■ **TASK OBJECTIVE**:
Lines that contain the string "next" are the ones to list; copy all of them from the records.

■ **STUDY MATERIAL**:
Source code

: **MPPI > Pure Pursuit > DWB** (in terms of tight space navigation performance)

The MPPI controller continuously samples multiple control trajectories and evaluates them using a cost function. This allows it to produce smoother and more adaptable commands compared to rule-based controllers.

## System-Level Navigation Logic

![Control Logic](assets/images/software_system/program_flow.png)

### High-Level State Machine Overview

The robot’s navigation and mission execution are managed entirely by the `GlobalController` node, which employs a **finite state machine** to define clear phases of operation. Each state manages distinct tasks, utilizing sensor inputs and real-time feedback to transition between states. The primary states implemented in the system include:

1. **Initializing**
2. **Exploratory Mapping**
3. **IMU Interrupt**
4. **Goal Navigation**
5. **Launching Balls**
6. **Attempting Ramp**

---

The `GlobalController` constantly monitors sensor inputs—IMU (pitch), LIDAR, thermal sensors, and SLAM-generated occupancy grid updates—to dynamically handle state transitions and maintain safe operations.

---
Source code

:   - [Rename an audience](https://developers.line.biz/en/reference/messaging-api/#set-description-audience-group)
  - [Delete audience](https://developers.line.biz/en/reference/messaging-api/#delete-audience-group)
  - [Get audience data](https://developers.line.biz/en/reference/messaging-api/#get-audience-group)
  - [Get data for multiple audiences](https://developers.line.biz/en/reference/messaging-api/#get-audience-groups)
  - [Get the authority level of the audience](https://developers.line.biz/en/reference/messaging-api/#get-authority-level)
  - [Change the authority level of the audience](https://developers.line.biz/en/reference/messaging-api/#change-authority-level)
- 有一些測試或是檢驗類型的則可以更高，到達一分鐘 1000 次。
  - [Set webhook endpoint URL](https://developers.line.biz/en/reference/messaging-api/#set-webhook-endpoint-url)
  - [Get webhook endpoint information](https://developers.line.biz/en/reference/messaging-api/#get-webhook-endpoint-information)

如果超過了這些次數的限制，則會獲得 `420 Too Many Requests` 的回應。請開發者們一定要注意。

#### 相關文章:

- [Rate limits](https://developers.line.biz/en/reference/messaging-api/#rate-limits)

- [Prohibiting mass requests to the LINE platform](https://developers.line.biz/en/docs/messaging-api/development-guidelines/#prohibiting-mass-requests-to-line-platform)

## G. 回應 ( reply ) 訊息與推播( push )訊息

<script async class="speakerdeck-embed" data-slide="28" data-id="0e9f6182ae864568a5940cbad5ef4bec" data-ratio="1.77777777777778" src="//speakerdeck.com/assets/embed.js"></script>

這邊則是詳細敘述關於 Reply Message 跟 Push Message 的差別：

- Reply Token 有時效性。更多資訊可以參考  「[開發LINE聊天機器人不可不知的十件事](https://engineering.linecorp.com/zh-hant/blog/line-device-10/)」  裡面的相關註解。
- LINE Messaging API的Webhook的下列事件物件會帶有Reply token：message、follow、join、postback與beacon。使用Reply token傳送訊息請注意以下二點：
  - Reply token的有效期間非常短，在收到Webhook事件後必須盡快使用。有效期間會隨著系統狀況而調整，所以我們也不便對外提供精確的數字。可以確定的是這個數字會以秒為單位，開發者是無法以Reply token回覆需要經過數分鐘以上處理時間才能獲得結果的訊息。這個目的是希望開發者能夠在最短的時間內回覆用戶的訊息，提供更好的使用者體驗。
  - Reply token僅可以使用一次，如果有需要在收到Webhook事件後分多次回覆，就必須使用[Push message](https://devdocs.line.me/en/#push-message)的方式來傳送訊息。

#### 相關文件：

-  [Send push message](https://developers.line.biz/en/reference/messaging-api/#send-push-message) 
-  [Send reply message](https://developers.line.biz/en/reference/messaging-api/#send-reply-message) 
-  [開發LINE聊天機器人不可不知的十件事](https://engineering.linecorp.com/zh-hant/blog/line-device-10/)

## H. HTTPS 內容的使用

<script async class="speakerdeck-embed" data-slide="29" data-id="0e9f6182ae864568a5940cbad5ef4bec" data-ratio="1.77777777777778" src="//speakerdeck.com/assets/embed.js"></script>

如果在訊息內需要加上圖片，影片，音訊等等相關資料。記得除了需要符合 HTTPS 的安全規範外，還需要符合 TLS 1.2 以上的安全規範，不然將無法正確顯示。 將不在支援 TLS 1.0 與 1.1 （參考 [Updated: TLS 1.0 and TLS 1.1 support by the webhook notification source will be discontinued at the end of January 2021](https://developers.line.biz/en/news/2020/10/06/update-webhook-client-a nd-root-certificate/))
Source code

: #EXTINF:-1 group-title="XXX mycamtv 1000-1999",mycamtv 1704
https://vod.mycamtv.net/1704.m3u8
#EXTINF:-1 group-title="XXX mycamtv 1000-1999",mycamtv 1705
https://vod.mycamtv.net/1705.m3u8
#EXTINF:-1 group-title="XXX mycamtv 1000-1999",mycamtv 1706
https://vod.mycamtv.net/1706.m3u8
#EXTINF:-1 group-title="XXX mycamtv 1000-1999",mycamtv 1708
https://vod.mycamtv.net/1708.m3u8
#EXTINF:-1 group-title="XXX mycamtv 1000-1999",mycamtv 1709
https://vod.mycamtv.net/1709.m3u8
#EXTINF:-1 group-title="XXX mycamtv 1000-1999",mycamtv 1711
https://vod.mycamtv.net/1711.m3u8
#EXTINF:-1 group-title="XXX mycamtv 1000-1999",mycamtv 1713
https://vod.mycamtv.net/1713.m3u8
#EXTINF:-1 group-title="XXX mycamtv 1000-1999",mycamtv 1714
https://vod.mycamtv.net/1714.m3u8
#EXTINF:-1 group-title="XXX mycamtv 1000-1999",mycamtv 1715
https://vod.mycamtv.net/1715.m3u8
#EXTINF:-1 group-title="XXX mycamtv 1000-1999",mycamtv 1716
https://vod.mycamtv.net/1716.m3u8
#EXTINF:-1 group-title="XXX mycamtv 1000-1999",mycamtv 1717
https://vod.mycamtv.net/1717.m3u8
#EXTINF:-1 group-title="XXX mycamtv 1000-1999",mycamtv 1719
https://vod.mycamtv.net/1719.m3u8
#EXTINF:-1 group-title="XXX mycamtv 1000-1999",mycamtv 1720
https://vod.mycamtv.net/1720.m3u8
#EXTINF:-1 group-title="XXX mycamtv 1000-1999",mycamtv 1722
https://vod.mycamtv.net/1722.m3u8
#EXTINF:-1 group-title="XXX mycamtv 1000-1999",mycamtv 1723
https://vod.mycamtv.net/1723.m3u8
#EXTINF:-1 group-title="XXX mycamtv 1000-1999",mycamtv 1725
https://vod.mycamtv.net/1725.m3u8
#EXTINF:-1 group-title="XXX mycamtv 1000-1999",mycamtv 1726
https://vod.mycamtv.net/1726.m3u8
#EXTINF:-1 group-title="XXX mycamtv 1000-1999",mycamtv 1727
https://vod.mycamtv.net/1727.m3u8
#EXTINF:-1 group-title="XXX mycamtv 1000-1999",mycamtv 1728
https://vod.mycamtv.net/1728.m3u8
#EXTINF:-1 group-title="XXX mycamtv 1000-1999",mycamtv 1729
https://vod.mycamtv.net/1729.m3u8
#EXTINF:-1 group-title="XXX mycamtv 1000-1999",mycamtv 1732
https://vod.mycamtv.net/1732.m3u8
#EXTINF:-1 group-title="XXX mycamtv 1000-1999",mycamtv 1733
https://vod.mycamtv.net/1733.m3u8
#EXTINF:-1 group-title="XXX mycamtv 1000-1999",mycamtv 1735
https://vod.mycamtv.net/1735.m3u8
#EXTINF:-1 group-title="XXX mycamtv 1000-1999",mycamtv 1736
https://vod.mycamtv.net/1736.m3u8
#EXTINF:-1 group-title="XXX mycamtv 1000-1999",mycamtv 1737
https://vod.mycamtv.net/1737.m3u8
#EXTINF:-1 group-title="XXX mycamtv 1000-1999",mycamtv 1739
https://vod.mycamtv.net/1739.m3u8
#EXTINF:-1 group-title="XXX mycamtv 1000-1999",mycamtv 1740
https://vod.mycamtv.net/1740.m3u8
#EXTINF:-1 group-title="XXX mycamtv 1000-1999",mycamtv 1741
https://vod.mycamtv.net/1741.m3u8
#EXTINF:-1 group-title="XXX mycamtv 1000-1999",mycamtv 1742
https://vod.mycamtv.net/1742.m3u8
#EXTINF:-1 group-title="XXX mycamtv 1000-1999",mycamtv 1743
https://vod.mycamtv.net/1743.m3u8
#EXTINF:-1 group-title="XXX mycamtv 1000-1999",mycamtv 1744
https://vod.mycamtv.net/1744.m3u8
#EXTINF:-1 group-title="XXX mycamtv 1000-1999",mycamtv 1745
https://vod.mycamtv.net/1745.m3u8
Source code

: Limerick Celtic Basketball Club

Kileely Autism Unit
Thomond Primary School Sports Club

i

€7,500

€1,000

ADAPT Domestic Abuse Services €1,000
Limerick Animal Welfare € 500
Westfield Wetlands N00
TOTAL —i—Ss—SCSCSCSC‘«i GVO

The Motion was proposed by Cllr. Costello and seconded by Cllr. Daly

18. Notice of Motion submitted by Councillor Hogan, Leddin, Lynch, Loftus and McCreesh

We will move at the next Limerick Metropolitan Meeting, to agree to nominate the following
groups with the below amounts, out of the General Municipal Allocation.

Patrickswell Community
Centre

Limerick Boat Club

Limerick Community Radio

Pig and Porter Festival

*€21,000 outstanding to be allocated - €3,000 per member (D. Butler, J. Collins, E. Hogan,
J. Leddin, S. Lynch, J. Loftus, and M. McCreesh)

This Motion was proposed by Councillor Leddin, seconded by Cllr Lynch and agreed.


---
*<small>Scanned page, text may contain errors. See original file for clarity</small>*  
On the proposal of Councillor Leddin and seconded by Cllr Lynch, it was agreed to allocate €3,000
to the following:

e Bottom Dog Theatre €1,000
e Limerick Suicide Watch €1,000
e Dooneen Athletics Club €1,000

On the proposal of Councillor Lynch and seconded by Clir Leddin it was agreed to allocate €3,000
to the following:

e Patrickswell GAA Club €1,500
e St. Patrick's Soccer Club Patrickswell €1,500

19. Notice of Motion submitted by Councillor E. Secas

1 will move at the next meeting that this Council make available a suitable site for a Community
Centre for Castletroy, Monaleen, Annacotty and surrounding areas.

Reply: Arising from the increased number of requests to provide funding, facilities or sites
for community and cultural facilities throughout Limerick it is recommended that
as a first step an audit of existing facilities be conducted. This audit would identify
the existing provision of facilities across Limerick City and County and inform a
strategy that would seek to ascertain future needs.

■ **ANSWER TO THIS TASK**:
We will move at the next Limerick Metropolitan Meeting, to agree to nominate the following
1 will move at the next meeting that this Council make available a suitable site for a Community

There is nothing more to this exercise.